**WHAT TO WORK ON:** Pull out each line of the entries below that contains the string "None", matching upper and lower case exactly.

**GIVEN INFORMATION:**
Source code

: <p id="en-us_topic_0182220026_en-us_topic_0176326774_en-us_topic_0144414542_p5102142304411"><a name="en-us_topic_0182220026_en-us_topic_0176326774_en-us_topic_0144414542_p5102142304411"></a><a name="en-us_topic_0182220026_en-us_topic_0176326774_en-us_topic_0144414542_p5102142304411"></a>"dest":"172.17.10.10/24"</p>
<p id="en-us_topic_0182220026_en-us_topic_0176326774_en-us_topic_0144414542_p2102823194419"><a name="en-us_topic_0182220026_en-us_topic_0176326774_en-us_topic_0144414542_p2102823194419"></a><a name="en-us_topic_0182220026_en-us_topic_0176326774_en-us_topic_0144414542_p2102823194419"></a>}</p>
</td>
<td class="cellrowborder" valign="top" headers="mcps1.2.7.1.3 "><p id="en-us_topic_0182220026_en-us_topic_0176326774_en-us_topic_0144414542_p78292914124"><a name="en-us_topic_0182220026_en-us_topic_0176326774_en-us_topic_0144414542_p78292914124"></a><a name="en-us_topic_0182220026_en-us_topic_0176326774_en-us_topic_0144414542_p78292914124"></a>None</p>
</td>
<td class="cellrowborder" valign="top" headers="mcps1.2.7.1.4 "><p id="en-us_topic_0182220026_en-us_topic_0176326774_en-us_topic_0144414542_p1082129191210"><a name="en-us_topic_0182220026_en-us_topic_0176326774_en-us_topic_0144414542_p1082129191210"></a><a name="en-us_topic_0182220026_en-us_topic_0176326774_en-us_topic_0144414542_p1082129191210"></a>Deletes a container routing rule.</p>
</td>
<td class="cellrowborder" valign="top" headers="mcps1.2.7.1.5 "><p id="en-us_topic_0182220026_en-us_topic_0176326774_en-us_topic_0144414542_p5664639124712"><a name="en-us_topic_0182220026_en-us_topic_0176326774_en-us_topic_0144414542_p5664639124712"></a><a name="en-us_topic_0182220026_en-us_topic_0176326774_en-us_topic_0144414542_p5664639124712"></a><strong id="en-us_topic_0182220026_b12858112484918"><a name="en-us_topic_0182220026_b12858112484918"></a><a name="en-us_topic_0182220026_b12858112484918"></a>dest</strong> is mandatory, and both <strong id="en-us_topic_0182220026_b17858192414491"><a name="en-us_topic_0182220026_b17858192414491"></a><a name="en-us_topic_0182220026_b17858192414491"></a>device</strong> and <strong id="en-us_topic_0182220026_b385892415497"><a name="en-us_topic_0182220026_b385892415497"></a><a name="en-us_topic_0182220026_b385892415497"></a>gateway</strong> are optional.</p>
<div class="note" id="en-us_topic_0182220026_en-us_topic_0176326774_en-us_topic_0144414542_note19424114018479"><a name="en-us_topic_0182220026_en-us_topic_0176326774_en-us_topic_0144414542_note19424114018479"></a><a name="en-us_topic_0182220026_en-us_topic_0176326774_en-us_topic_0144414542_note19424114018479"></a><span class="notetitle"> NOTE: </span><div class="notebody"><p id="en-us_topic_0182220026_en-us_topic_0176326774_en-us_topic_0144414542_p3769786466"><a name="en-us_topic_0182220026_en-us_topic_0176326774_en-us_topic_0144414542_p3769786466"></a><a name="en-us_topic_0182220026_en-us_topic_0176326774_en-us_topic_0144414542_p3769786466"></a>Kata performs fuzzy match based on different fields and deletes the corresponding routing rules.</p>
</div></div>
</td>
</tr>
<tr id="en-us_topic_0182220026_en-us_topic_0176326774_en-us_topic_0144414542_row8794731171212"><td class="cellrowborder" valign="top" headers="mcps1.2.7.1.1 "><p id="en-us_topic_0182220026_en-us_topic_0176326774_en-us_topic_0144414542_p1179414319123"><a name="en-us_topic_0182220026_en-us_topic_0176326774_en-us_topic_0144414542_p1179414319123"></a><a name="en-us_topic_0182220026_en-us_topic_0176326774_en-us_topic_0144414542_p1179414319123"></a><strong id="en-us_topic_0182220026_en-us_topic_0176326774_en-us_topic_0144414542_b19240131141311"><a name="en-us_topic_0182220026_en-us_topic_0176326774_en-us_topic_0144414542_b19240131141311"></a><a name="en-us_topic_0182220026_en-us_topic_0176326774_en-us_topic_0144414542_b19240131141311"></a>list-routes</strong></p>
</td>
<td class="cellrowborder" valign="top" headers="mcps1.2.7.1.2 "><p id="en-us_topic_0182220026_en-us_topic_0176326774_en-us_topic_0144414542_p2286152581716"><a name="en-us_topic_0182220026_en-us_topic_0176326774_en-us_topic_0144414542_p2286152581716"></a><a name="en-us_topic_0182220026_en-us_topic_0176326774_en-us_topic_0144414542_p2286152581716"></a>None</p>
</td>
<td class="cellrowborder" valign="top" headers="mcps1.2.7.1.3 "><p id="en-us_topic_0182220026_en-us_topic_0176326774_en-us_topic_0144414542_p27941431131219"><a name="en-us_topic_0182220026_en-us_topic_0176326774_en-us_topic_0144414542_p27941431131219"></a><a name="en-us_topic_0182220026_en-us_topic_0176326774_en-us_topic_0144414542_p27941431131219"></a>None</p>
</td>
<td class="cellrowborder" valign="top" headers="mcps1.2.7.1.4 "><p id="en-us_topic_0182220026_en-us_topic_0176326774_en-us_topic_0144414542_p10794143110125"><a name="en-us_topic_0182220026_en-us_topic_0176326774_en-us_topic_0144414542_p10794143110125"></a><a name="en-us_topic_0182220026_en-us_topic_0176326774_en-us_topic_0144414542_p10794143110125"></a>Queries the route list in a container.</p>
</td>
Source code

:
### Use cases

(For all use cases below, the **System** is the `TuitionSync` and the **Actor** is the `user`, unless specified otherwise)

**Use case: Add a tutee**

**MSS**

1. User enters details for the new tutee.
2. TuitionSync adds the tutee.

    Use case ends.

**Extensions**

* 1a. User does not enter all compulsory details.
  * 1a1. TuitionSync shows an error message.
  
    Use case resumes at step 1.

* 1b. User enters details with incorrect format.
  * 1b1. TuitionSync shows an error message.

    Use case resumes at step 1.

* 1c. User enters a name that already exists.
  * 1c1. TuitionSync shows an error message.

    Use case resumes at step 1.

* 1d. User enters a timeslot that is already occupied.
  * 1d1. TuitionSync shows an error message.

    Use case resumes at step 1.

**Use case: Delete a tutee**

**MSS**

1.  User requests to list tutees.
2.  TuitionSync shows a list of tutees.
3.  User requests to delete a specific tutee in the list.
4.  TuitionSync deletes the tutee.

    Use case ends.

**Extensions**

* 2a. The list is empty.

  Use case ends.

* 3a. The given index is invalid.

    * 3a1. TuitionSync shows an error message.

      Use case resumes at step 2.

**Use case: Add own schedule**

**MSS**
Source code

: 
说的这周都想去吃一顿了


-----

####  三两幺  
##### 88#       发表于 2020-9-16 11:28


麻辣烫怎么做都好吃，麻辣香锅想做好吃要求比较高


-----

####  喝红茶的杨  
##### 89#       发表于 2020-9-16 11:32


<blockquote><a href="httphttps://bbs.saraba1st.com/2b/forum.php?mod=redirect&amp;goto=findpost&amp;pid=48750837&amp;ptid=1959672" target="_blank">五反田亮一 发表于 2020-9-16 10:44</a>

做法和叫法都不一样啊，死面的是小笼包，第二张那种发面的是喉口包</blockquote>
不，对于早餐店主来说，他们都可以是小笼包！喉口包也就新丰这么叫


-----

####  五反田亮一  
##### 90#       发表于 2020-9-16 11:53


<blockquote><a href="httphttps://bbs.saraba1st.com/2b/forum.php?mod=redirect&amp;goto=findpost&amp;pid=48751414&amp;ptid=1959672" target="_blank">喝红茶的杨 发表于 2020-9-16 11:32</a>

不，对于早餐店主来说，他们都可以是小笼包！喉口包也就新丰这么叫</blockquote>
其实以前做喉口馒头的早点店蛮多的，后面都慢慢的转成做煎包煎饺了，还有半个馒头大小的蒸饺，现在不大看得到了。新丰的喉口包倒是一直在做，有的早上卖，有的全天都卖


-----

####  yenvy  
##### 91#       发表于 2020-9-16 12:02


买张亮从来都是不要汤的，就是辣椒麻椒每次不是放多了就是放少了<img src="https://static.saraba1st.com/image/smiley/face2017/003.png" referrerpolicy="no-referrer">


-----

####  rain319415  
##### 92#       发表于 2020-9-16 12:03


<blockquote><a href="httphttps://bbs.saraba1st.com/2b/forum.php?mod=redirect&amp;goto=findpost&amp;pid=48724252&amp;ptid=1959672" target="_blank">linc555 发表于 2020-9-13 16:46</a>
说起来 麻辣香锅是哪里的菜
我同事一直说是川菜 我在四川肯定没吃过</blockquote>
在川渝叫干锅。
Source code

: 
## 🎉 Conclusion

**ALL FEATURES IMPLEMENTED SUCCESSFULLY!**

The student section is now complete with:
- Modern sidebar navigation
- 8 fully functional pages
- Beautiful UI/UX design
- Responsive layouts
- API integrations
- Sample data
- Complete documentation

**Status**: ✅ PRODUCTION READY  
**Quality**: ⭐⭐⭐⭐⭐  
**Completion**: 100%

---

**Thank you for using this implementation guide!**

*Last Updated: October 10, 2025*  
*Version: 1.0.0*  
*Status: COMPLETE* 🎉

**SOLUTION TO THIS TASK:**
<td class="cellrowborder" valign="top" headers="mcps1.2.7.1.3 "><p id="en-us_topic_0182220026_en-us_topic_0176326774_en-us_topic_0144414542_p78292914124"><a name="en-us_topic_0182220026_en-us_topic_0176326774_en-us_topic_0144414542_p78292914124"></a><a name="en-us_topic_0182220026_en-us_topic_0176326774_en-us_topic_0144414542_p78292914124"></a>None</p>
<td class="cellrowborder" valign="top" headers="mcps1.2.7.1.2 "><p id="en-us_topic_0182220026_en-us_topic_0176326774_en-us_topic_0144414542_p2286152581716"><a name="en-us_topic_0182220026_en-us_topic_0176326774_en-us_topic_0144414542_p2286152581716"></a><a name="en-us_topic_0182220026_en-us_topic_0176326774_en-us_topic_0144414542_p2286152581716"></a>None</p>
<td class="cellrowborder" valign="top" headers="mcps1.2.7.1.3 "><p id="en-us_topic_0182220026_en-us_topic_0176326774_en-us_topic_0144414542_p27941431131219"><a name="en-us_topic_0182220026_en-us_topic_0176326774_en-us_topic_0144414542_p27941431131219"></a><a name="en-us_topic_0182220026_en-us_topic_0176326774_en-us_topic_0144414542_p27941431131219"></a>None</p>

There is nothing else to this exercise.